For runners, one of the most storied—and feared—stretches is Heartbreak Hill, 20 miles into the Boston Marathon. The 90-foot elevation gain over one-third of a mile would be a painful climb in any marathon, but here it’s compounded because it occurs at the distance where many runners hit the proverbial wall.

Last April, Erik Rasmussen, a 42-year old trail seeker, runner, and triathlete, finished the Boston marathon at 2:42:35, good for 241st overall. But in August, he became the first to complete what may arguably be the world’s toughest 26.2-mile race: up the face of Kilimanjaro, the world’s tallest freestanding mountain and the highest in Africa. In this debut run, which was measured to be an exact marathon distance, Rasmussen crossed five ecological zones, from bushlands through a rain forest and up to the glacier-capped summit at 19,341 feet. It took him eight hours and 33 minutes.

Rasmussen’s race up Kilimanjaro was a final test to experience a course he’s measured in pieces in 2016 and run parts of before. This August, through his tour group, Erik’s Adventures, he’ll take a group of similarly adventurous runners up the same route. So far, 19 people, some of whom will hike the mountain a week earlier to avoid altitude sickness, have signed up.

In the U.S. alone, more than 64 million people went running or jogging in 2016, according to recent figures. As more runners than ever look to complete the Big Six—Tokyo, Boston, London, Berlin, Chicago, and New York—one of the challenges has been simply getting in. For next week’s race in Boston, more than 5,000 runners who qualified are unable to run because of the space limitation. Roughly 100,000 applied to get in to the New York marathon in November, but only 51,000 lined up for the starting gun.

“In the last 10 to 15 years, running a marathon has gone from something extraordinary—that the very few did—to a popular trend that the average person would take on as a challenge,” says Steen Albrechtsen, spokesman for Albatros Travels in Copenhagen.

City marathons have become such massive, organized events that more and more runners are going off road for a more adventurous 26.2 miles. In recent years, travel companies have expanded running packages to the Arctic Circle, the Great Wall of China, the Petra archaeological complex in Jordan, and the Bagan Temples in Mynamar.

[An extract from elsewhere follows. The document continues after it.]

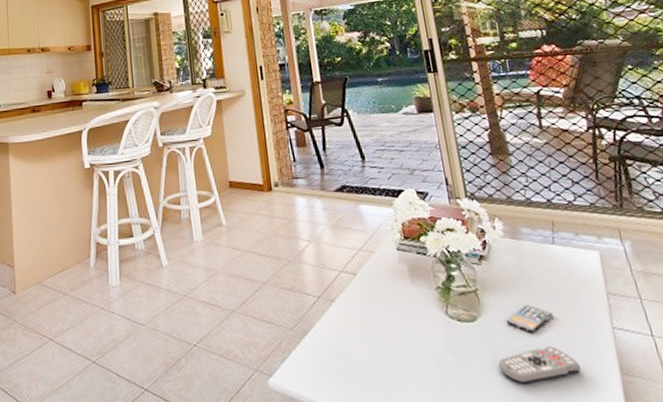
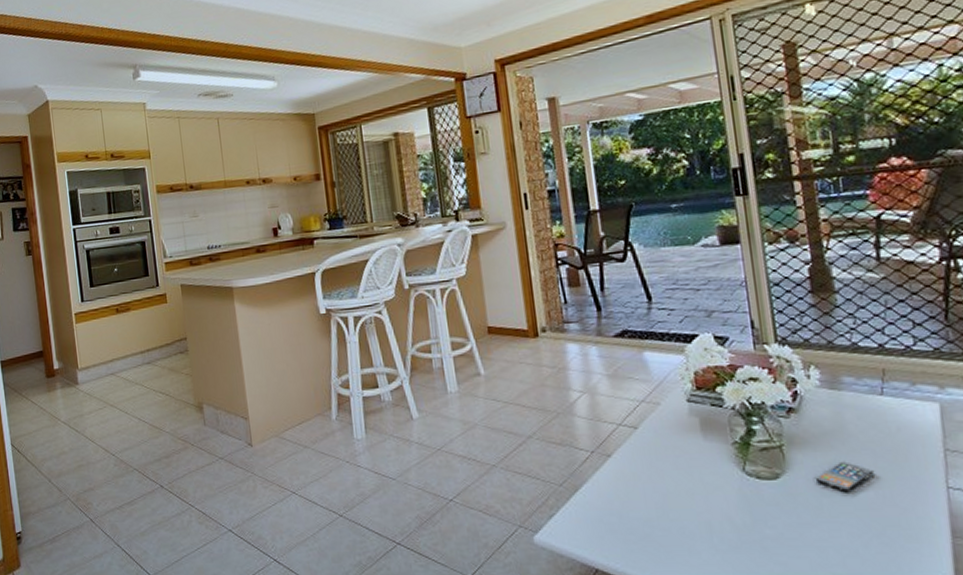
remote control: present [498,346,582,384] -> none [802,506,904,545]

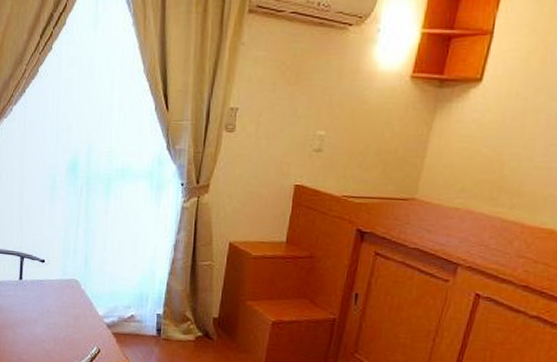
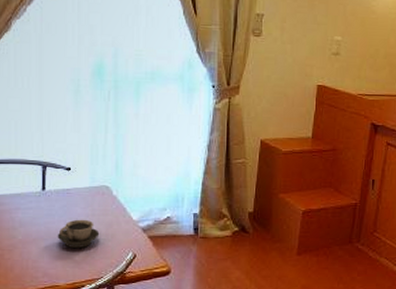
cup: none [30,309,68,338] -> present [57,219,100,248]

These are not “ultra marathons” in which runners compete for extended distances. They are rigorously measured 26.2 mile courses—minus the massive crowds, well-stocked snack tables, and well-paved asphalt. Rasmussen simply calls them “adventure marathons.”

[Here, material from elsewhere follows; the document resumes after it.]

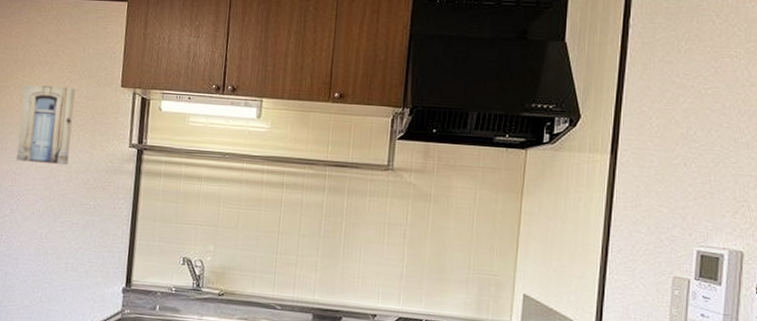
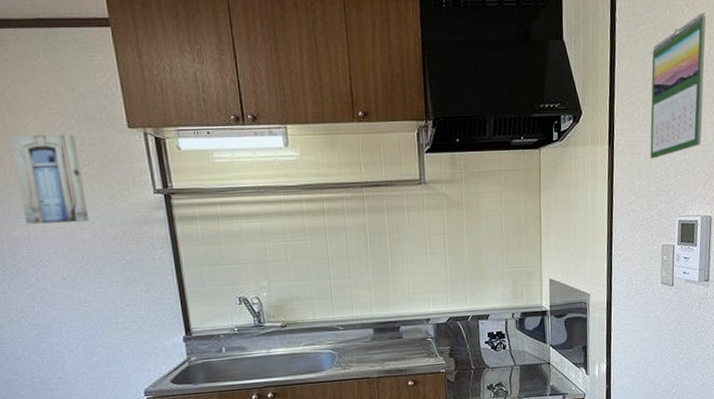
calendar: none [663,24,744,176] -> present [650,12,706,159]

They, too, are selling out in record numbers. Capped at 50 or 100 runners in areas for environmental and safety reasons, there’s already a two-year waiting list to run the Antarctic Ice Marathon, the world’s southernmost race; Marathon Tours & Travel is confirming runners for its Antarctica Marathon for 2021. (Yes, there is more than one marathon in Antarctica.) The 50 spots in Peru’s Inca Trail Marathon in July have been reserved for months. Albatros’s Polar Circle Marathon in Greenland is almost fully subscribed ahead of its October date.

“Runners in general are goal-oriented people,” says Tim Hadzima of the Abbott World Marathon Majors, which runs a series promoting the “big six” marathons and awards a medal to those who finish all of them. “Once folks run a race, they usually want to do another one and do another one and another one and another one.” So far, more than 1,200 runners have completed all six through Abbott.

The more exotic the location, the higher the cost. The entry fee for Boston was most recently $185 for U.S. residents and $250 for international participants. Costs can add up in any location, depending on travel and hotel needs: A trip to Antarctica, by boat or plane, can easily reach $7,000 without counting the flight to Chile or Argentina.

Every extreme marathon poses unique challenges, whether surviving the gut-churning Drake Passage to run in freezing conditions in Antarctica or the steep ascents, descents, and countless steps to reach Machu Picchu in Peru. And every course incline is examined and discussed beforehand to prepare for the challenge.